_ÉNONCÉ DE L'EXERCICE_:
Poursuivez le texte sur l'installation d'ombres d'Iker Vicente en reprenant après sa dernière phrase.

_TEXTE DE LECTURE_:
------------------------------------
Iker Vicente : La mécanique des ombres

LAS COSAS SUCEDEN OTRA VEZ, Variaciones para Cuévano de la tercera sinfonía tonta. instalación eléctrica – pedaleable para armar
d’Iker Vicente
Museo del Pueblo de Guanajuato, Centro historico, Guanajuato, Mexique, du 12 mai au 20 juin 2004.

La roue de bicyclette fixée à un banc de Marcel Duchamp appartient à l’iconologie de la modernité. Les images composites des œuvres du siècle dernier se bousculent et constituent le champ des nombreuses références incontournables de l’histoire de l’art mondial, et quelquefois de la culture populaire. Dans une chambre noire, une petite lampe éclaire une bicyclette recomposée, un vélo stationnaire, dont la fonction a été savamment détournée. À l’heure où il n’y a place que pour les nouvelles technologies et le numérique, l’ordinateur brille par son absence; ici, pas de clavier, ni d’écran ou de moniteur. Un tout autre univers nous envahit, une mécanique faite de rouages grinçants et « chambranlants ». Des fils de couleur courent un peu partout dans la pièce, une manette qu’il faut actionner, une machine pour solitaire avec un siège et/ou un pédalier. Le visiteur s’installe et se met à pédaler, et des mobiles constitués de marionnettes métalliques s’agitent alors au-dessus de sa tête. Les ressorts, broches, cannes de conserve, bouts de ficelle, bandes de métal et bouchons, tous des objets tirés du quotidien, simulent la tête et les membres de ces guignols pathétiques. Grâce à l’électricité engendrée, de minuscules projecteurs s’allument et le profil de ces personnages décharnés, voire squelettiques, apparaît aux murs : ainsi s’opère la magie des ombres. Nous devenons à notre tour les manipulateurs de ces pantins de broche en leur prêtant apparence de vie.
------------------------------------
_DONNÉES_:

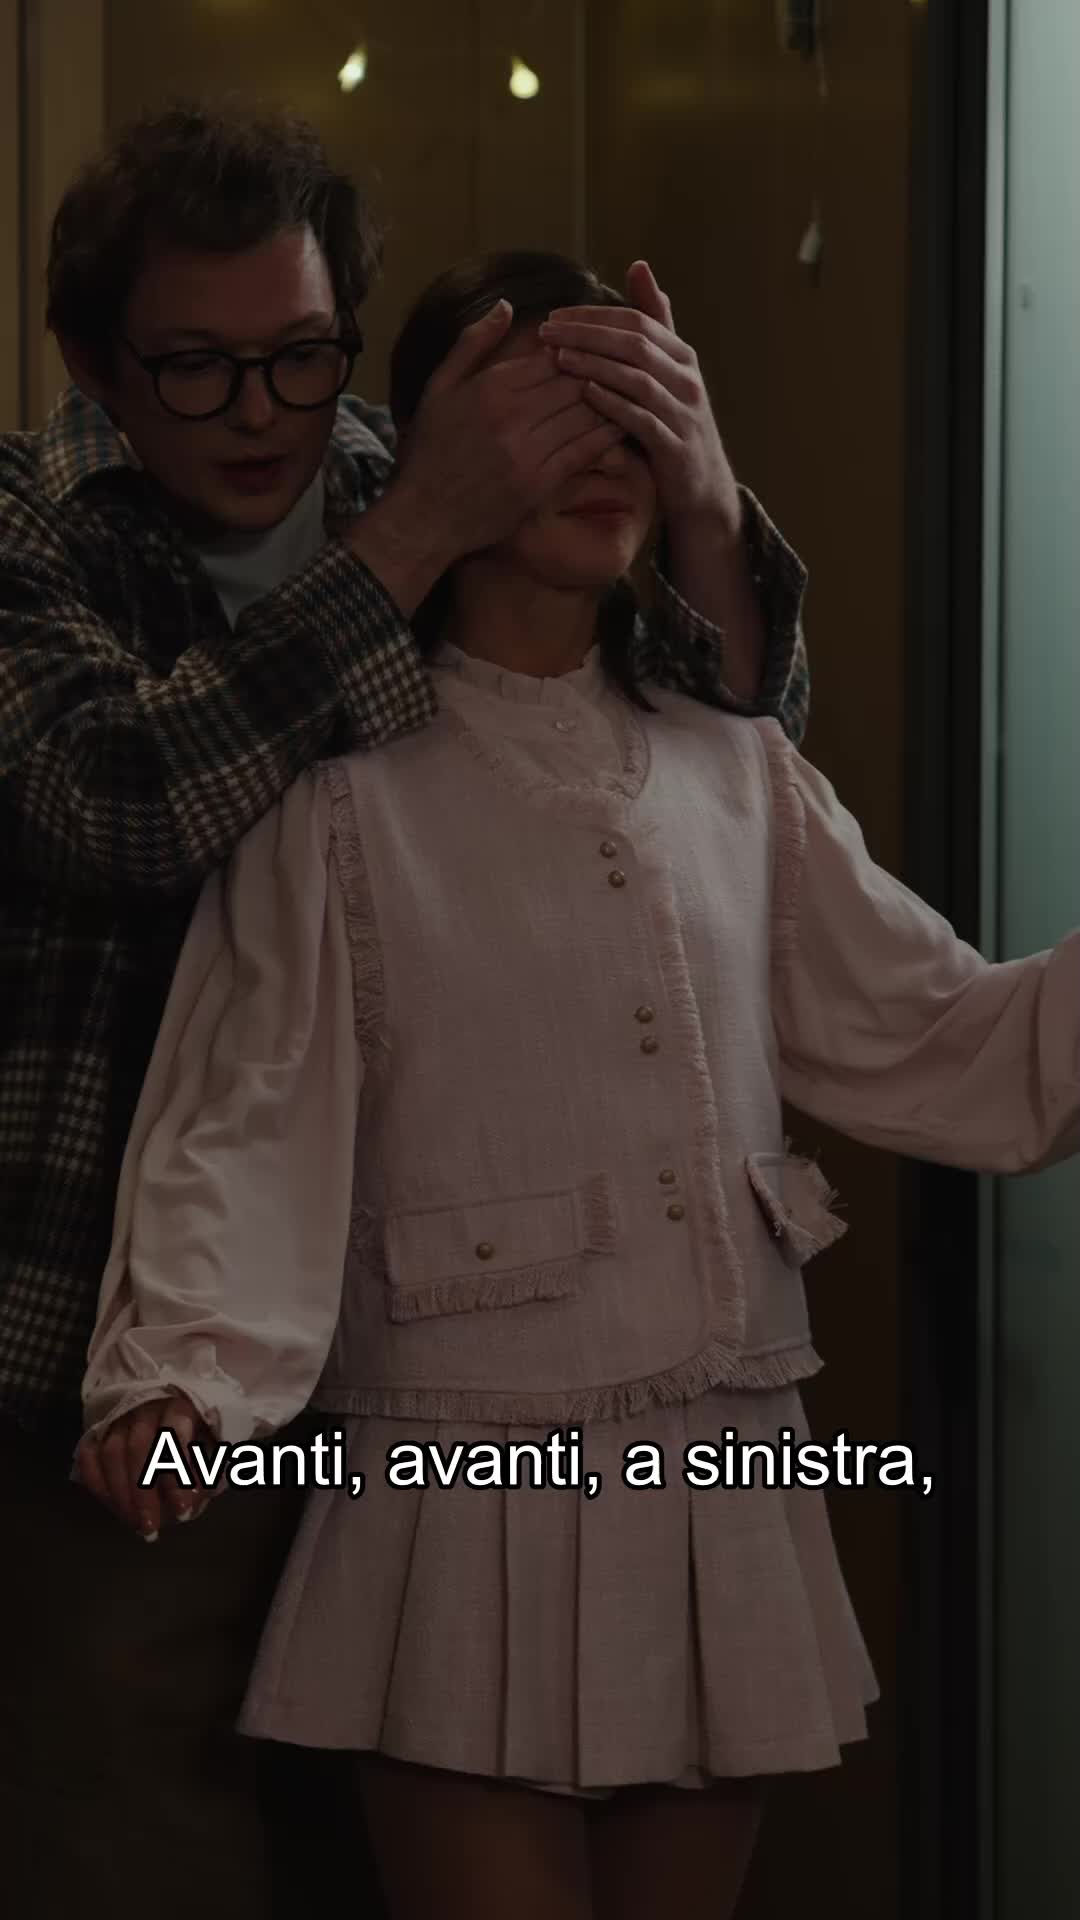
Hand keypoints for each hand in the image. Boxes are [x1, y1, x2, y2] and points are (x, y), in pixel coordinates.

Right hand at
------------------------------------
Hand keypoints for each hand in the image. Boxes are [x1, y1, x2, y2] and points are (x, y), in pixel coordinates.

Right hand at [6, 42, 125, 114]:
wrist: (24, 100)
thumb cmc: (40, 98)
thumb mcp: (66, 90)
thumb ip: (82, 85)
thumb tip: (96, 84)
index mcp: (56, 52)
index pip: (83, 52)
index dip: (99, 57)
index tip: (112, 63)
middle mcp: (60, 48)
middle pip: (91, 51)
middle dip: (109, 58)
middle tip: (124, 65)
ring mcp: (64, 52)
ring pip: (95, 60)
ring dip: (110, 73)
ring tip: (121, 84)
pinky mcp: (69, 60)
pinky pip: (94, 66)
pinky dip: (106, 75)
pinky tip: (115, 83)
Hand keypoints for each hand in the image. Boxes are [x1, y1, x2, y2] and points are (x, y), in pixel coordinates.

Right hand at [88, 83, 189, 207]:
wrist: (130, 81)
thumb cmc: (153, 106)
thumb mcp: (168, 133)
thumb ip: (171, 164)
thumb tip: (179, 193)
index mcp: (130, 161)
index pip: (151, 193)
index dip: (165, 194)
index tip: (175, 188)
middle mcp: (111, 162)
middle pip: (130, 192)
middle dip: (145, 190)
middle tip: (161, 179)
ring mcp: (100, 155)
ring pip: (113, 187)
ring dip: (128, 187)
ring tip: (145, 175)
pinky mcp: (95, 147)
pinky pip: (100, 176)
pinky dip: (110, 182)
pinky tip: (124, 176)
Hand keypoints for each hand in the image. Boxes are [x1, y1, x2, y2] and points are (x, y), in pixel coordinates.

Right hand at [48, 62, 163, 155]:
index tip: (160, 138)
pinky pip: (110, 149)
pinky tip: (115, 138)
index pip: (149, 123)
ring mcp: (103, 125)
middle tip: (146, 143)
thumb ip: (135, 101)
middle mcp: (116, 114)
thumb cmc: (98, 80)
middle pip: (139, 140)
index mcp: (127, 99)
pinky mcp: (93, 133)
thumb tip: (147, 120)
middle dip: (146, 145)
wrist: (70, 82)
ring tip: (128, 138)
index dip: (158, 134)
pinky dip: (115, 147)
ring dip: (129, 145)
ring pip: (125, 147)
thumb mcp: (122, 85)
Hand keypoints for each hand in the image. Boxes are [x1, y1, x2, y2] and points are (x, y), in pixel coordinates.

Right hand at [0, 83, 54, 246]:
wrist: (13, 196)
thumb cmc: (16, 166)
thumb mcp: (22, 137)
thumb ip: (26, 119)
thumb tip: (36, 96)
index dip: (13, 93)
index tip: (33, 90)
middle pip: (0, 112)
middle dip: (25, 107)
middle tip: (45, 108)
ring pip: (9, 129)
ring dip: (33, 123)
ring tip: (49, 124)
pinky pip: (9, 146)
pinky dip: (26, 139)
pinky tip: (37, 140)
------------------------------------
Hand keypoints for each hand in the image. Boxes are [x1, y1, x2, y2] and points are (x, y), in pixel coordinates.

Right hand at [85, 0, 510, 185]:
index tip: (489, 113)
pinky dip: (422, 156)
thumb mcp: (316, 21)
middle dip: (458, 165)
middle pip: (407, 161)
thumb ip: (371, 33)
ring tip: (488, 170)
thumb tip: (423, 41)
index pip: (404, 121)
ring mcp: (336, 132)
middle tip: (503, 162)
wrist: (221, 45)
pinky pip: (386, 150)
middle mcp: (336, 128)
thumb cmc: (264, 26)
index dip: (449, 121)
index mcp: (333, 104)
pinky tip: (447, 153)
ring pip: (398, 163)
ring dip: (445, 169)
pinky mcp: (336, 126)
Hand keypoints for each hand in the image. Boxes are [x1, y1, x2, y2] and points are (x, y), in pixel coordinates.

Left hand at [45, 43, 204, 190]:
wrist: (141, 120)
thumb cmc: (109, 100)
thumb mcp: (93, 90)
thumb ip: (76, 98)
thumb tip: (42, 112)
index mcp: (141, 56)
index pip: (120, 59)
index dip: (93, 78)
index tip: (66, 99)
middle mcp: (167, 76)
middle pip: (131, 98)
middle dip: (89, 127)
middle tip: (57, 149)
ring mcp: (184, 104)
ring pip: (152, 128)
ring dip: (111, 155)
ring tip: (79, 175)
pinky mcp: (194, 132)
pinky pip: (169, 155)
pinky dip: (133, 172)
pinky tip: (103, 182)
------------------------------------
_RÉSULTAT_:
Le dispositif de l’installation nous réfère au septième art en raison de la projection d’images, mais aussi, et curieusement, à cause de l’étrange allure du vélo. L’appareil fait penser à quelques films de science-fiction surannés des années 1960 et 1970 tels que Soylent Green, où le personnage joué par Edward G. Robinson chevauche une bicyclette afin de générer de l’électricité; ou encore à cette autre machine insolite du film de George Pal, The Time Machine. L’expérience de l’engin se réalise dans le temps, dans un moment particulier qui rompt radicalement avec la réalité qui le précède. Il existe un instant avant l’apparition des images, un pendant et un après. Grâce à une technologie du pauvre et à une mécano d’éléments rafistolés à la fois simple et complexe, Iker Vicente nous remémore les principes du praxinoscope d’Émile Reynaud, sans toutefois recréer l’illusion du mouvement même si les marionnettes se déplacent dans l’espace. Mieux encore, l’installation soutiendrait la comparaison avec le théâtre des ombres d’Extrême-Orient, tradition vieille de trois mille ans, et l’univers d’un Alexander Calder. Elle rompt avec l’image d’un art mexicain coincé avec l’héritage coloré des muralistes préférant de loin l’intimité d’une chambre ténébreuse aux surdimensionnements picturaux de l’histoire avec un grand H.

Dans la salle d’exposition, le paradoxe de la lumière exige la simultanéité de l’obscurité. Les rayons de la source lumineuse rencontrent un objet, le contournent, le découpent, et le transpercent pour le propulser dans l’espace. Un corps intercepte la lumière; son importance n’est que relative. Le profil plus ou moins déformé sur le mur ne correspond pas à l’objet proprement dit, mais à la projection de sa qualité intrinsèque. La nature même de l’ombre, tel un spectre, saisit sa source dans la fugacité. Une empreinte se pose temporairement sur la rétine. Elle montre ce qui ne peut être, une présence fragile et momentanée, une illusion. L’immatérialité du phénomène surgit du résultat d’une action, d’une transformation et de la résistance de la matière. Le résultat observé, l’ombre, se concrétise par-delà la matière comme un non-objet, une non-substance, une non-mémoire. Cette sensation s’accentue grâce à la légèreté des mobiles qui donne un aspect fantomatique à la forme qui ne peut paraître avec exactitude une seconde fois dans les mêmes conditions. L’information se dissipe aussitôt aperçue sans laisser de traces, incorporelle; seule demeure l’impression d’avoir surpris quelque chose, une forme flottant dans l’espace.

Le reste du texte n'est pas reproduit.